▶ EXERCISE DIRECTIONS: Return these lines verbatim, from the line with "发表于 2022-3-23 13:00</a>" up to and including the line with "发表于 2022-3-23 13:24".
━━━━
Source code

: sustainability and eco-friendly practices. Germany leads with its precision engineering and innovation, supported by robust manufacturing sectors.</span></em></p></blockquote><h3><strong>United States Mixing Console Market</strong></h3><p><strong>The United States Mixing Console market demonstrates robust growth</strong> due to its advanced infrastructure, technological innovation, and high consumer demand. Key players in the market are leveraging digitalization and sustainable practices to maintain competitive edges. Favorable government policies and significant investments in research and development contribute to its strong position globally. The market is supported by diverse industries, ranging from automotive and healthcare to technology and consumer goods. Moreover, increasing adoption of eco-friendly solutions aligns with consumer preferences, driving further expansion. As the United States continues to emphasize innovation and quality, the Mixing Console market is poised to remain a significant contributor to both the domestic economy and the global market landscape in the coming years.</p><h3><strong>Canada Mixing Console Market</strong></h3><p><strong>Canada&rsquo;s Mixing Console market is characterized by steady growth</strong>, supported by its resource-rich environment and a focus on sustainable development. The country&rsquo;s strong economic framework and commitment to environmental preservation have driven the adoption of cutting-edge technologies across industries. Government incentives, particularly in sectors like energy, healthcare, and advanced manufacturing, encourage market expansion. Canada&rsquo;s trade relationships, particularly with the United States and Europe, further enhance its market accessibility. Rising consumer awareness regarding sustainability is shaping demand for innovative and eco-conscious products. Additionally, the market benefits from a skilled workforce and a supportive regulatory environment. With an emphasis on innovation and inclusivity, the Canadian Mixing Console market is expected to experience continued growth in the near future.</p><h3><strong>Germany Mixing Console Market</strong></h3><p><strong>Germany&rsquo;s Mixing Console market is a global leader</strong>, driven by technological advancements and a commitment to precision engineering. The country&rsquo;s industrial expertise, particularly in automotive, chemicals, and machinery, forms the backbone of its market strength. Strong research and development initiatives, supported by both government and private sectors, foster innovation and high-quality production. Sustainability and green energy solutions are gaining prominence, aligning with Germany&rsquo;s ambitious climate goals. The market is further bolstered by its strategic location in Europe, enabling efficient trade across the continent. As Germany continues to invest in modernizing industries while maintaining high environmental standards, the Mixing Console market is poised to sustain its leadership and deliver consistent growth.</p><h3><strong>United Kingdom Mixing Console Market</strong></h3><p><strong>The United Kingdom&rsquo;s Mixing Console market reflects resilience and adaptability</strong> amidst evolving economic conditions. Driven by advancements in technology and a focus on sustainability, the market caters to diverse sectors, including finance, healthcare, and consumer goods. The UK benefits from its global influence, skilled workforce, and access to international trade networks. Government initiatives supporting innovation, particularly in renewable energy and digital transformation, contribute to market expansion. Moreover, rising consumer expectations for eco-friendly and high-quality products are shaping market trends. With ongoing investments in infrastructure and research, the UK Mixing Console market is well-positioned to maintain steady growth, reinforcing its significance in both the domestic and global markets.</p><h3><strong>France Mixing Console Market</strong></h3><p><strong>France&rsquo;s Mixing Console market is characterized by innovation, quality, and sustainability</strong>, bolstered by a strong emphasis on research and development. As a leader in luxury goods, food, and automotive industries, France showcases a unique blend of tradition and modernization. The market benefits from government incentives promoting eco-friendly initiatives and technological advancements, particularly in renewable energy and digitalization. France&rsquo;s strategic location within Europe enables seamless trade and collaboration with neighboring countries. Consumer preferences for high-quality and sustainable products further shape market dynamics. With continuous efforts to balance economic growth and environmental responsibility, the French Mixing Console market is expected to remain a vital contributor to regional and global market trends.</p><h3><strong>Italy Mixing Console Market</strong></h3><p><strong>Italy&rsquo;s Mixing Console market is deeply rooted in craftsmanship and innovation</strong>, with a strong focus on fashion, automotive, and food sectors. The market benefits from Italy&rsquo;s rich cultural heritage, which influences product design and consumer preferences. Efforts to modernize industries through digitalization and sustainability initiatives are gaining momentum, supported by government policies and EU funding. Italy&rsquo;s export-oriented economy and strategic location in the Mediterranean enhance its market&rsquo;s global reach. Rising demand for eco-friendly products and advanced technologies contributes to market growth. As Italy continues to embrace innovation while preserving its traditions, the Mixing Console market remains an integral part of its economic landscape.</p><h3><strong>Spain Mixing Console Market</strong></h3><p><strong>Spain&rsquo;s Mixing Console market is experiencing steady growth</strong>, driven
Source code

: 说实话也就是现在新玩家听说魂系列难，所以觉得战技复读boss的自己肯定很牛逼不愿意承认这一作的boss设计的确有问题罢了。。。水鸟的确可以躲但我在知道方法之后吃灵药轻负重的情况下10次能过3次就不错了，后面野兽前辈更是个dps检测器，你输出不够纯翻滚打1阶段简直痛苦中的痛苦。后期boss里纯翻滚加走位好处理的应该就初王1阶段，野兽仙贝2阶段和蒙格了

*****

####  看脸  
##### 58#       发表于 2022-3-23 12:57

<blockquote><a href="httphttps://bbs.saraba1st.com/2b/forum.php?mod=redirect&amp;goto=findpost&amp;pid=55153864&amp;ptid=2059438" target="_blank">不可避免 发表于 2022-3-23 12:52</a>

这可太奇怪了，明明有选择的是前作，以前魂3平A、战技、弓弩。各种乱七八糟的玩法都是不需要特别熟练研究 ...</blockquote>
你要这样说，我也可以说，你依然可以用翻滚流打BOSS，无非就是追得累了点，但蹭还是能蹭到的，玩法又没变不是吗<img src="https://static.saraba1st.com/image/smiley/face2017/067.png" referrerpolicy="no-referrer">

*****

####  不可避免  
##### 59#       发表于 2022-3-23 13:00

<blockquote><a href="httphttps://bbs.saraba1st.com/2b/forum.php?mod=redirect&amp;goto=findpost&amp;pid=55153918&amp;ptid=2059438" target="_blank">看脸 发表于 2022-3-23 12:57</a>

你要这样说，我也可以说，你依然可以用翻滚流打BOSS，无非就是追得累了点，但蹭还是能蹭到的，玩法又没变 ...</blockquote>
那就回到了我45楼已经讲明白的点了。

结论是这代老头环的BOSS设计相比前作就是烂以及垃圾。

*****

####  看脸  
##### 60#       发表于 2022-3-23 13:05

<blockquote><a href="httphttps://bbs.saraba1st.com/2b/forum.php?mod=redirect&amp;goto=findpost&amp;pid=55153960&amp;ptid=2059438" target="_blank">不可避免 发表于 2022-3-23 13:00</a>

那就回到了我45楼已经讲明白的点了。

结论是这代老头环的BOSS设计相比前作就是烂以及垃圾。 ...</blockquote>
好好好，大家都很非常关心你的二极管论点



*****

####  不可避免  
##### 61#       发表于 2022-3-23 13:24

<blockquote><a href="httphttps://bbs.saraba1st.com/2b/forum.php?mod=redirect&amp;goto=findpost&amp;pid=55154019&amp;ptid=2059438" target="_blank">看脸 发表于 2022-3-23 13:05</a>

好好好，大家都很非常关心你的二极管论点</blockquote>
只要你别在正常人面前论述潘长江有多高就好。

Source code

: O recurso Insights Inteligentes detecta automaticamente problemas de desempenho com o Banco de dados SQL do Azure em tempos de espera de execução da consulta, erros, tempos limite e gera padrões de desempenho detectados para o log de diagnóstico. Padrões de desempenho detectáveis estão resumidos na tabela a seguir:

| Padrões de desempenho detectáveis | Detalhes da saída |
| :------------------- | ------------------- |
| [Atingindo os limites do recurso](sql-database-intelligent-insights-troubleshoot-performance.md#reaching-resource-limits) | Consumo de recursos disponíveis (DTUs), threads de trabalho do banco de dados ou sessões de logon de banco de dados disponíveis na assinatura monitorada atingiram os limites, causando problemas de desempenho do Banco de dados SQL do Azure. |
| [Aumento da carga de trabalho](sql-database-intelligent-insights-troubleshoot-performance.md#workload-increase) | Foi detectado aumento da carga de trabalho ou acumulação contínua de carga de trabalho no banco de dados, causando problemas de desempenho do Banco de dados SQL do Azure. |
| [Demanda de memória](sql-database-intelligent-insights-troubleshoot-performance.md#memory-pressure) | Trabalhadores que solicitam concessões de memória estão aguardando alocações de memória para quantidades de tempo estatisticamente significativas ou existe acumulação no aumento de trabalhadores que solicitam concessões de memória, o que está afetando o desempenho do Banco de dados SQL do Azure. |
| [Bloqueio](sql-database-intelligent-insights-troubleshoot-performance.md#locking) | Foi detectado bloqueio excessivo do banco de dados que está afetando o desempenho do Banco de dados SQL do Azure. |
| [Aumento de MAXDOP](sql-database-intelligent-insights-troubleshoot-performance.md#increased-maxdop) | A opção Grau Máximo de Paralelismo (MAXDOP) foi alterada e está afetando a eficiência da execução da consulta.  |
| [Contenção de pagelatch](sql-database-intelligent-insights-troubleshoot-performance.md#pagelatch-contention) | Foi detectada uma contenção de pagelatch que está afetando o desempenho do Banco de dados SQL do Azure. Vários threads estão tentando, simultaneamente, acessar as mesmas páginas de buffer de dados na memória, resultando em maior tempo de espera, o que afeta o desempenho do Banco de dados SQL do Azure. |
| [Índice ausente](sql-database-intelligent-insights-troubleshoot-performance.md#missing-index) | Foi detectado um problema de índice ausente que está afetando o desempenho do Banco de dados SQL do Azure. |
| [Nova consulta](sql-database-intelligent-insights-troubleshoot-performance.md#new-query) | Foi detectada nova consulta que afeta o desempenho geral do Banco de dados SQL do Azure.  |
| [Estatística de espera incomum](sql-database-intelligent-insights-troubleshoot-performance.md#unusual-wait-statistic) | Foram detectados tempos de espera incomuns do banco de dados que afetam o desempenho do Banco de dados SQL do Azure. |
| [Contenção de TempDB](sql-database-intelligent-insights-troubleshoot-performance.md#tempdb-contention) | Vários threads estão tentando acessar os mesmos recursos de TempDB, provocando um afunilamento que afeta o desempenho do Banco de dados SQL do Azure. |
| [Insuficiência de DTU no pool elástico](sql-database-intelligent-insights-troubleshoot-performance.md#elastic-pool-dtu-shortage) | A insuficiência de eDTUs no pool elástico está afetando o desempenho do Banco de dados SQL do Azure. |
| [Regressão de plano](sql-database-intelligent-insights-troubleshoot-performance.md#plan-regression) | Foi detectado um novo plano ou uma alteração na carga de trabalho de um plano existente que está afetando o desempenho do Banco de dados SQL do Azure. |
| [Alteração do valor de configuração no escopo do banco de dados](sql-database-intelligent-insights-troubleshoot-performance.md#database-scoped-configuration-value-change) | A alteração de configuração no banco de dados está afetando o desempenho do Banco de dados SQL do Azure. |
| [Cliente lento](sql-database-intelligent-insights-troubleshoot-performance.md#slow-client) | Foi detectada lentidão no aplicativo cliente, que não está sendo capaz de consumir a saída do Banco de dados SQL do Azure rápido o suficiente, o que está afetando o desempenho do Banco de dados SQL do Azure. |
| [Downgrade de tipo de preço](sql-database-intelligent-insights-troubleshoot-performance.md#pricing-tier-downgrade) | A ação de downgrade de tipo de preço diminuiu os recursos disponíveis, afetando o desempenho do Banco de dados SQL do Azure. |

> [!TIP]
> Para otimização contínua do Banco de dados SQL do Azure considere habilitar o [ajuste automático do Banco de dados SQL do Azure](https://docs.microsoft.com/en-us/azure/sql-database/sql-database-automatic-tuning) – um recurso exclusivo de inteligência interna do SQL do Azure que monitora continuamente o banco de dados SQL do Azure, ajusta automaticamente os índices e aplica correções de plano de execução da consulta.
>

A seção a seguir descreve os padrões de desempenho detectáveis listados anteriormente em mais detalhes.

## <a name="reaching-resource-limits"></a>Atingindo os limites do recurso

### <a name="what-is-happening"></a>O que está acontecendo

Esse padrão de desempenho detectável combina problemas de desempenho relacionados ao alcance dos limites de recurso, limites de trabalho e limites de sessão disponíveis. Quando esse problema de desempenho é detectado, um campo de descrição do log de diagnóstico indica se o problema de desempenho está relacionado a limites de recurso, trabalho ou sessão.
━━━━
▶ SOLUTION:
<blockquote><a href="httphttps://bbs.saraba1st.com/2b/forum.php?mod=redirect&amp;goto=findpost&amp;pid=55153960&amp;ptid=2059438" target="_blank">不可避免 发表于 2022-3-23 13:00</a>

那就回到了我45楼已经讲明白的点了。

结论是这代老头环的BOSS设计相比前作就是烂以及垃圾。 ...</blockquote>
好好好，大家都很非常关心你的二极管论点



*****

####  不可避免  
##### 61#       发表于 2022-3-23 13:24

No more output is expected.